Holding the Glock 19 in your strong hand immediately makes you aware of a rakish angle to the grip and the sense of palm swell jutting into your hand. From here the pad of the index finger compresses the firing pin safety located on the face of the trigger. The square profile of the slide was topped with a rear sight blade that was tapered on each side, bringing the eye to the rear notch that was surrounded by a bold white "U" shaped outline. The front sight shows a single white dot.

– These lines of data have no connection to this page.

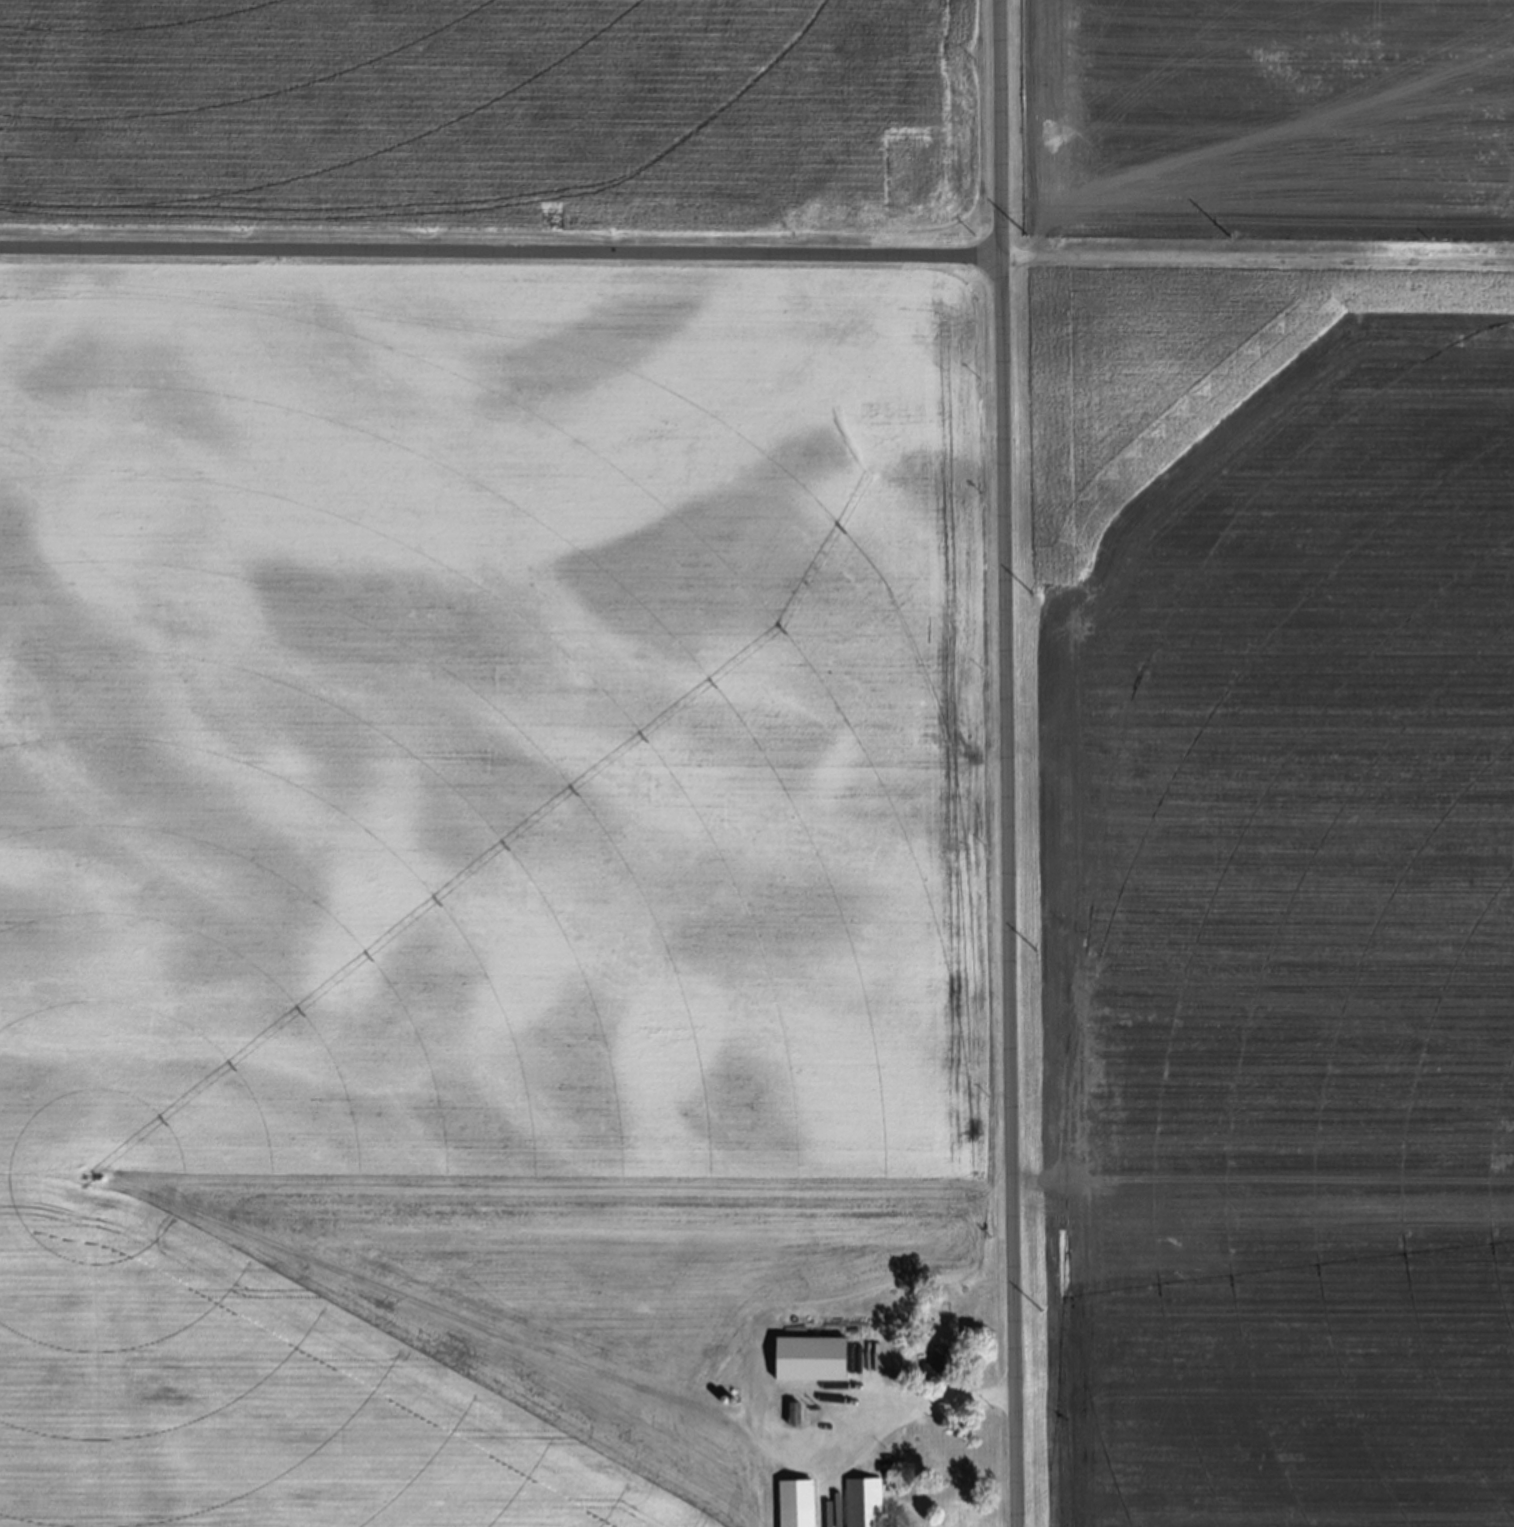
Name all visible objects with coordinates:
power tower: (1034, 234)
power tower: (1230, 235)
power tower: (1431, 238)
road: (499, 257)
power tower: (1035, 591)
road: (1005, 763)
power tower: (1036, 947)
power tower: (1043, 1307)
building: (828, 1357)
building: (941, 1361)
building: (937, 1443)
building: (864, 1501)
building: (797, 1502)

The trigger was simple and repeatable, with a consistent 5.5 pounds of resistance for each shot. In our action test we concentrated on moving the trigger quickly and evenly. But it was at the bench where we utilized a slow, controlled press. It is in this mode that any grit or creep will come to light, but we found no such imperfection.

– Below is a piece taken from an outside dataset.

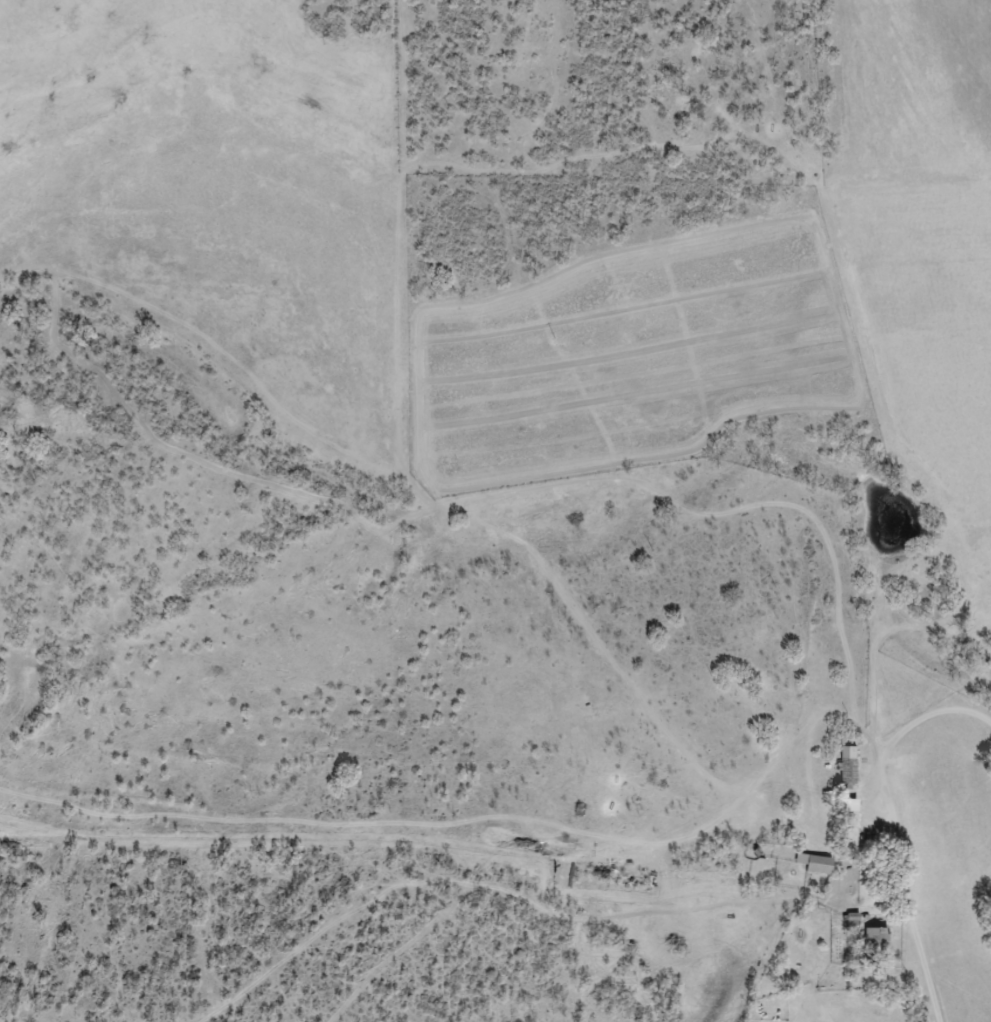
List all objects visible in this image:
building: (850, 767)
road: (888, 792)
building: (816, 863)
building: (877, 940)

Our best accuracy was achieved when firing the Remington UMC 115-grain JHP rounds and the Federal American Eagle 124-grain FMJ ammunition. Each round produced an Average Group Radius (AGR) between 0.75 inches and 0.79 inches. The Black Hills 115-grain FMJ rounds were not far behind with an AGR of 0.85 inches. The remanufactured Black Hills 124-grain rounds were not as accurate but still more than acceptable at 1.27 inches. We think the most important conclusion we could draw from this data is that the Glock 19 was versatile and did not necessarily favor one weight bullet over another.
In our action tests, our first run lasted 2.09 seconds. The fastest of our ten runs clocked 1.84 seconds, and the first six consecutive runs printed shots perfectly inside the lower and upper A-zones. We ended with four shots outside the lower A-zone and two shots outside the upper A-zone. Average elapsed time was 1.99 seconds. We found that the quality of our follow up shots was closely linked to how smoothly we let the trigger reset. In terms of speed, almost anyone can move his trigger finger faster than he can pick up the sights. We probably would have been able to shoot faster and more accurately if the G19 was fit with higher definition sights. But may we suggest that taller sights would probably be less impact resistant and more prone to dragging out of a holster. When we talk about scoring zones, we’re referring to a theoretical game. In harsh reality, every one of our hits were effectively placed to provide a stopping blow.
Our Team Said: We think the G19, with its trim, fast handling, may be the most versatile Glock of all. The 19 dared us to shoot faster, but adding higher-visibility sights would be the ticket to better accuracy at speed. In this matchup, where each gun is worth buying, we’d pick the Glock first if ease of maintenance is high on your list of wants.